» **取り組む課題**
A: 獣医学部新設をめぐる文書の抜粋によると、今治市が加計学園にタダで譲渡する土地の評価額はいくらか。
B: 獣医学部新設をめぐる文書の抜粋を二文で要約せよ。

» **文書の抜粋**
麻生氏も苦言。安倍首相に関わりが深い、第2の「森友学園」疑惑

 

そもそも、国家戦略特区というのは「国際的な経済活動の拠点を形成し、もって国民経済の発展及び国民生活の向上に寄与することを目的とした仕組み」(3月8日、衆議院文部科学委員会での文科省答弁)である。

この趣旨に、岡山理科大の獣医学部設置がはたして、ピタリと当てはまるのだろうか。

そのスキームは、常識では考えられない行政の厚遇を前提としている。今治市は16.8ヘクタール、評価額36億7,500万円の土地を加計学園にタダで譲渡し、学校建設に県と市が最大96億円の補助金を支払う。しかも、工事を担当するのが加計グループ企業の「SID創研」とくる。何重にも加計グループに利益が転がり込む仕組みだ。

国家戦略特区の趣旨に必ずしも合致していない岡山理科大獣医学部新設のために、2016年11月9日の国家戦略特区諮問会議で、制度改正が決定された。

意見のとりまとめにあたった八田達夫有識者議員は次のように改正の中身を語った。

過去50年間、獣医学部は大学設置の審査対象から外されていた。今度はちゃんと告示で対象にしようということになった。

これに対し、日本獣医師会は農水省に「半世紀にもわたる獣医学教育の国際水準達成に向けた努力に逆行する」と抗議したが、もはや農水省文科省ともに聞く耳を持とうとしない

今治市はさっそく16年11月18日から1ヵ月間、獣医学部開設に関するパブリックコメントを募った。寄せられた意見の75%もが反対だったが、市はかまうことなく今治市土地開発公社から用地を購入するための補正予算37億円を12月27日の市議会で通してしまった

そして今年1月、内閣府と文科省は、この特区で一校に限り獣医学部新設ができるという告示を出し、申請者を募集。予定通り加計学園だけが申請したため、国家戦略特区諮問会議の議長である安倍首相は以下の発言をもって、加計学園の獣医学部設置を認可した。

1年前に国家戦略特区に指定した今治市で、画期的な事業が実現します。獣医学部が、来年にも52年ぶりに新設され、新たな感染症対策や先端ライフサイエンス研究を行う獣医師を育成します。

今治市にしてみれば、広大な土地を無償譲渡しても、人口流出による地域経済の衰退を食い止める手段になりうると踏んだのだろうが、今年に入って議会で「市が無償譲渡した土地を担保に加計学園が金を借りられる契約になっているのはおかしい」などと疑問の声が強まっているという。

それはそうだろう。誰が考えても、優遇され過ぎている。第二の森友学園疑惑といわれても仕方がないのではないか。

(バウンディングボックス付き画像)
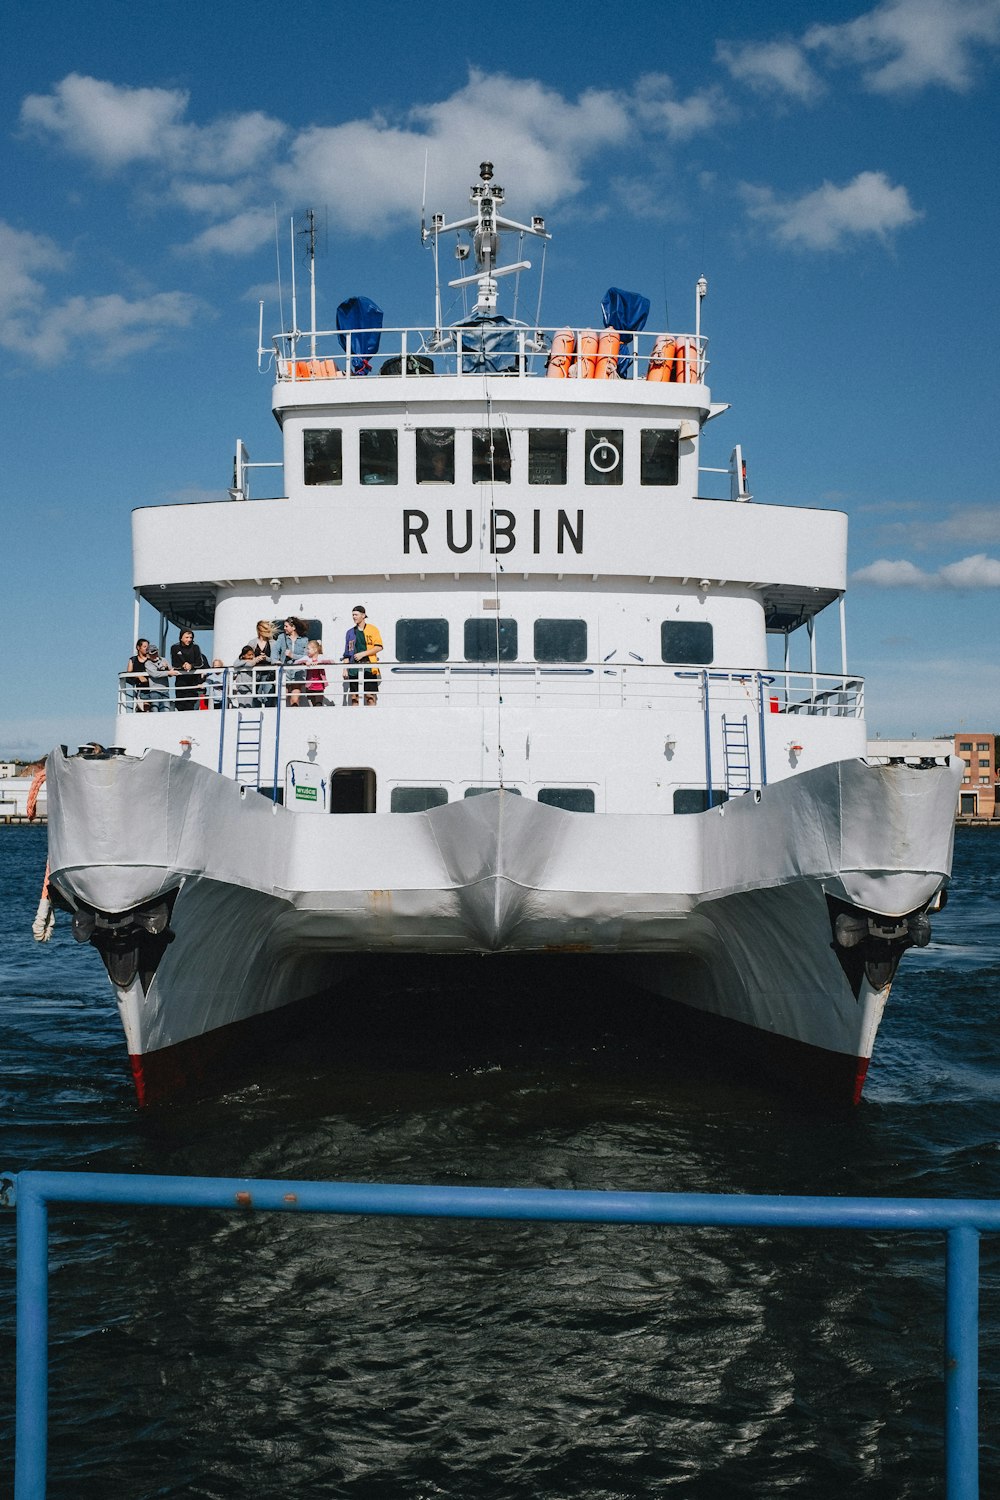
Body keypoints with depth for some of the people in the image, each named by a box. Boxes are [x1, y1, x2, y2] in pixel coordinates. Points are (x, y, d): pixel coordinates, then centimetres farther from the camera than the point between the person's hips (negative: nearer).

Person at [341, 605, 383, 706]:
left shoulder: (372, 629, 5)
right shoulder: (350, 632, 15)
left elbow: (379, 647, -3)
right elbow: (347, 653, 16)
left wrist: (363, 654, -10)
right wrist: (345, 669, 7)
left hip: (369, 668, -3)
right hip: (354, 668, 3)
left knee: (370, 696, -7)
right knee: (354, 696, 0)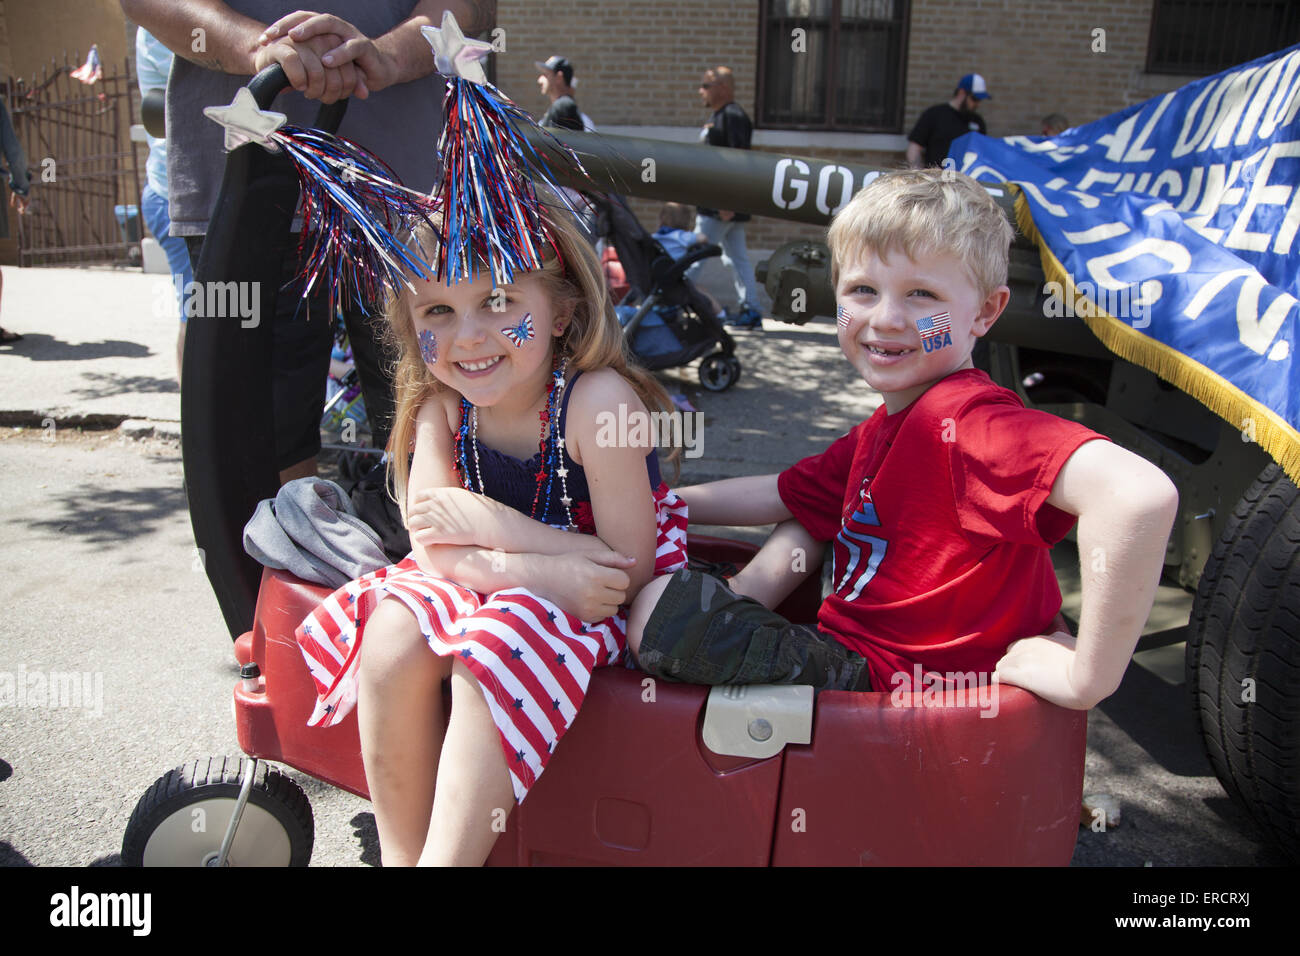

» **課題の解答**
A: 36億7,500万円。

B: 国家戦略特区の制度改正を経て、今治市が評価額36億7,500万円の土地を加計学園に無償譲渡し、県と市が最大96億円の補助金を出す形で岡山理科大獣医学部の新設が進められ、諮問会議議長の安倍首相が認可した。パブリックコメントの75%が反対で、議会でも疑問の声が強まっており、文書は優遇され過ぎで第二の森友学園疑惑といわれても仕方がないと述べている。